A 35-foot-tall polar bear by artist Don Kennel stood outside the Ferry Building in San Francisco during the Summit.
Photo © Russell Fortmeyer

In many ways, the event operated like two conferences, with the formal summit commencing September 13 at the Moscone Center, while most of the negotiation, agreements, and action took place off-site all week during officially recognized affiliate events, many of which were open to the public. To receive an official summit invitation as a delegate, Brown required cities, private sector companies, and organizations to pledge reductions in emissions and help meet national obligations under the Paris Climate Agreement. The 2016 accord, regardless of Trump’s statements, is technically still in effect in the U.S. until 2020.

And while much of the activity focused on large sector emissions, such as energy generation and transportation, several affiliate events turned the spotlight on architecture’s role in climate change, including the Carbon Smart Building Day, organized in part by the University of Washington’s Carbon Leadership Forum (CLF).
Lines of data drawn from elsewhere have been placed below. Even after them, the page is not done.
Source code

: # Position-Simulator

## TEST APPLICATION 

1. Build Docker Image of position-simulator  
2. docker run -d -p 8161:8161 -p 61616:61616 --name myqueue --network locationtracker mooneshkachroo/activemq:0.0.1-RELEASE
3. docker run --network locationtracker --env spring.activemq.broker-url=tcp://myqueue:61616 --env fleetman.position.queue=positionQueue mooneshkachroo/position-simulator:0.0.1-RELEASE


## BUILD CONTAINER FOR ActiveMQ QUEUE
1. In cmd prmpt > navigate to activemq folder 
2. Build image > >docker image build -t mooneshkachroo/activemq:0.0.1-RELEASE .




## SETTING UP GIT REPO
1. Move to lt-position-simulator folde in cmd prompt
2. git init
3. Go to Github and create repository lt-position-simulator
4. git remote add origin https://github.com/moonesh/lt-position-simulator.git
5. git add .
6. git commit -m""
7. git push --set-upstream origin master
The event highlighted the broad range of people needed to address the challenge of decarbonizing the economy, while also aligning on public health and equity issues. “It’s not just Architecture 2030 and the AIA; it’s cities and organizations around the world committing,” said Kate Simonen, director of the CLF, referring to a summit announcement that 22 international cities and regions would require all new buildings operate at net zero carbon by 2030. These jurisdictions, including eight U.S. cities, also pledged to institute policy that would help ensure that existing buildings operate at zero carbon by 2050. Offering one roadmap for achieving these goals, Architecture 2030 shared its Zero Code, which builds on existing efficiency standards like ASHRAE 90.1 and provides guidance for incorporating on-site or off-site renewable power.

Several Carbon Smart speakers went beyond operational carbon. They discussed embodied energy—the carbon associated with the full supply chain and lifecycle of buildings—as the last frontier in a broader consideration of climate impacts. Microsoft previewed a tool in development with the contractor Skanska that would simplify the modeling of embodied energy of buildings, but the tool isn’t expected to be released for public use for another year. On September 12, another event, Buy Clean, addressed embodied energy head-on, kicking off with a discussion of California’s 2017 Buy Clean California Act. The law, which takes effect on January 1, 2019, will require contractors bidding on state infrastructure projects to document emissions associated with major building materials, except concrete, with Environmental Product Declarations and comply with state-determined maximum thresholds. Similar policies are in development in other states, as well as in local jurisdictions. The goal here is not to create a boutique, LEED-certified bridge or highway, but to get the manufacturers to measure their own environmental footprint, said Matt Henigan, California’s Deputy Secretary for Sustainability.

Many of the affiliate events targeted larger planning topics, such as Wednesday’s C40 Cities4Climate event at San Francisco’s City Hall. Google announced a new online tool, the Environmental Insights Explorer, which is in beta development as a simple platform for cities to develop their own climate action plans. The New Climate Institute released a report, Climate Opportunity: More Jobs, Better Health, Livable Cities, which ties climate action to economic development and more equitable cities—two topics addressed by all of the global mayors who spoke at the event. Jenny Durkan, mayor of Seattle, addressed the elephant in the room, calling out “one silver lining” of the current administration’s stance: “It instills a sense of urgency among mayors that if we don’t act, it will be dire consequences.”